Shrinking the file without ruining it

Compression for images is lossy, which means there is always a trade-off between size and sharpness. A few tips keep that trade-off in your favor:

  • Keep your original. Compress a copy and hold on to the source file in case you ever need full quality again.
  • Pick the largest target that still fits. Do not crush a file to 200KB if 1MB clears your email limit comfortably — more headroom means a cleaner-looking document.
  • Check fine detail. If the PDF has small text in tables, tiny diagrams, or signatures, open the result and confirm those areas are still legible before you send.
  • Re-run if needed. If quality looks rough, step up to a larger target; if the file is still too big, step down. It only takes a few seconds either way.

In most cases a single pass is enough to take a "too big to email" PDF and turn it into a tidy attachment that sends on the first try — without anyone on the receiving end noticing a difference in readability.

FAQ

What is the maximum PDF size I can email?

It depends on your provider. Gmail's attachment limit is commonly cited at around 25MB, and most other mailboxes land in a similar range — roughly 20 to 25MB — though the exact number varies. Because attachments are encoded for transit and the recipient may have stricter limits, it is safest to compress well below the cap rather than right at it.

How do I reduce a PDF that is too big to email?

Run it through a compressor that targets a specific size. With PDFShrink you choose a target such as 1MB, add the file, let it compress in your browser, and download the smaller version to attach. No software to install and nothing to upload.

Will compressing the PDF lower its quality?

Image compression is lossy, so heavy reduction can soften photos and scans. Choosing the largest target that still fits your email limit keeps quality high. Text-based PDFs are barely affected, while image-heavy and scanned files shrink the most.

Is it safe to compress a confidential PDF online?
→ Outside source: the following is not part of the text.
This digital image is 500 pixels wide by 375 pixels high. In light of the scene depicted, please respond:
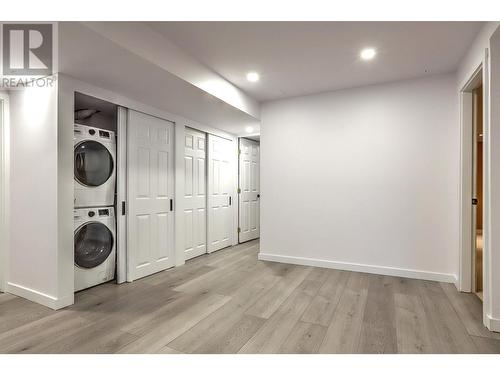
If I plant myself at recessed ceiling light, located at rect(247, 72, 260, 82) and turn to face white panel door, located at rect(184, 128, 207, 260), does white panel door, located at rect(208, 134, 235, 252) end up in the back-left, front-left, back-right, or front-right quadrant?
front-right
With PDFShrink, yes — the file is processed entirely in your browser and is never uploaded to a server. That makes it suitable for contracts, tax forms, and other sensitive documents you would not want sent to a third-party service.

What if my file is still too large after compressing?

Re-run it at a smaller target, such as 500KB. If the document is genuinely huge, you can also split it into parts or share a cloud link (Google Drive or Dropbox) instead of attaching it directly.